> _Exercise_: Please quote every line of text in the items below without changing a word, and leave the pictures out of your answer.
= = = = = = =
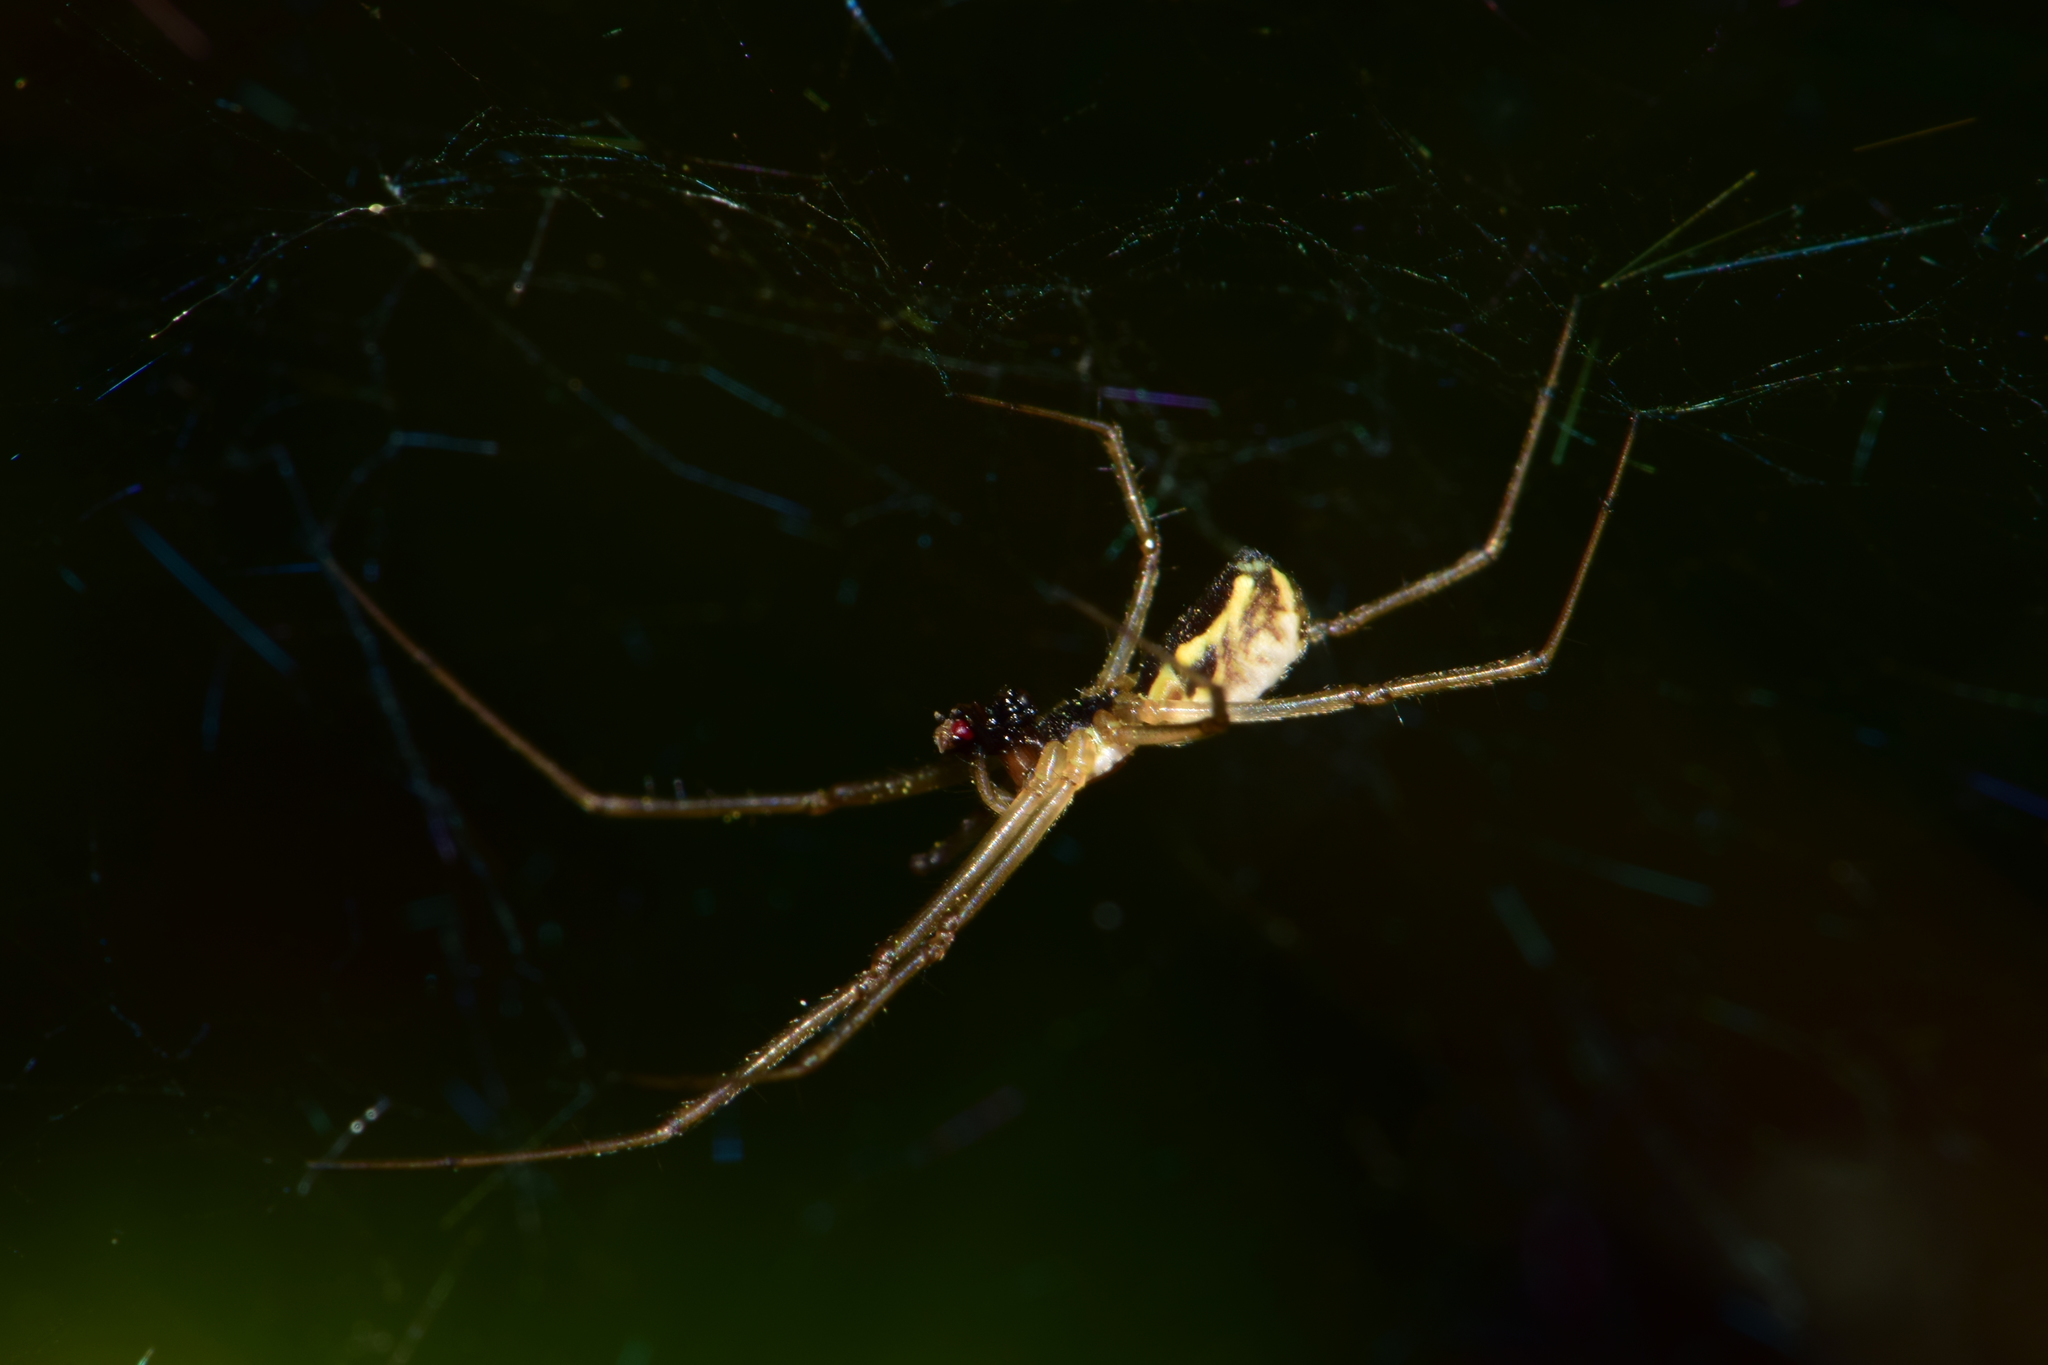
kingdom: Animalia
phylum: Arthropoda
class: Arachnida
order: Araneae
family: Linyphiidae
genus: Neriene
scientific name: Neriene radiata
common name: Filmy dome spider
= = = = = = =
> _Solution_:
kingdom: Animalia
phylum: Arthropoda
class: Arachnida
order: Araneae
family: Linyphiidae
genus: Neriene
scientific name: Neriene radiata
common name: Filmy dome spider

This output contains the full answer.